**BRIEF:** Please identify every line of the material below that contains the string "number", and copy each one. Matching is case-sensitive.

**LISTED RECORDS:**
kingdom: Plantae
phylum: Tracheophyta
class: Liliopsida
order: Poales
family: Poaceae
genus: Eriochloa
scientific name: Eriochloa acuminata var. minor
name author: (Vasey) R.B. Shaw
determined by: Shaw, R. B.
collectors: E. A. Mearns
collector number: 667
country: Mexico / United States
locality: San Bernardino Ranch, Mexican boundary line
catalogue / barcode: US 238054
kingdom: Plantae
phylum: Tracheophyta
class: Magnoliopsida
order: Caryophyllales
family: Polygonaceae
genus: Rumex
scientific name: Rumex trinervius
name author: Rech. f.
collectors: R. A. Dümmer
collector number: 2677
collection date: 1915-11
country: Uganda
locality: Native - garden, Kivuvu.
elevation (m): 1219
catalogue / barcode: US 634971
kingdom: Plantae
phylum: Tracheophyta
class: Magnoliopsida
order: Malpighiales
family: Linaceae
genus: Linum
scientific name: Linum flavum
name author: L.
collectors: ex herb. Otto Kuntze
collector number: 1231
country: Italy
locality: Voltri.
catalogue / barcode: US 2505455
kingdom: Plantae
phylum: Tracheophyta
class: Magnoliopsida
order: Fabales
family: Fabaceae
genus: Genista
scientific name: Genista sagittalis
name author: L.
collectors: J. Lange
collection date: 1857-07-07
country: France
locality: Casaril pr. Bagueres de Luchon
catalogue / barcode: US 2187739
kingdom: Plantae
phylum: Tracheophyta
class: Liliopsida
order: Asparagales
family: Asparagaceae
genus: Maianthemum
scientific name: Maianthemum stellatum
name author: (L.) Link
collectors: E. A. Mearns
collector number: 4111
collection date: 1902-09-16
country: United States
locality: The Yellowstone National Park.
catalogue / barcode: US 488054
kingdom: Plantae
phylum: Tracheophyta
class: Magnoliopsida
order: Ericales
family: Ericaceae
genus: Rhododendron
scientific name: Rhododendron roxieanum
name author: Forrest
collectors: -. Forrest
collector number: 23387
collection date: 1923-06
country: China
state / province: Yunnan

**WRITTEN ANSWER:**
collector number: 667
collector number: 2677
collector number: 1231
collector number: 4111
collector number: 23387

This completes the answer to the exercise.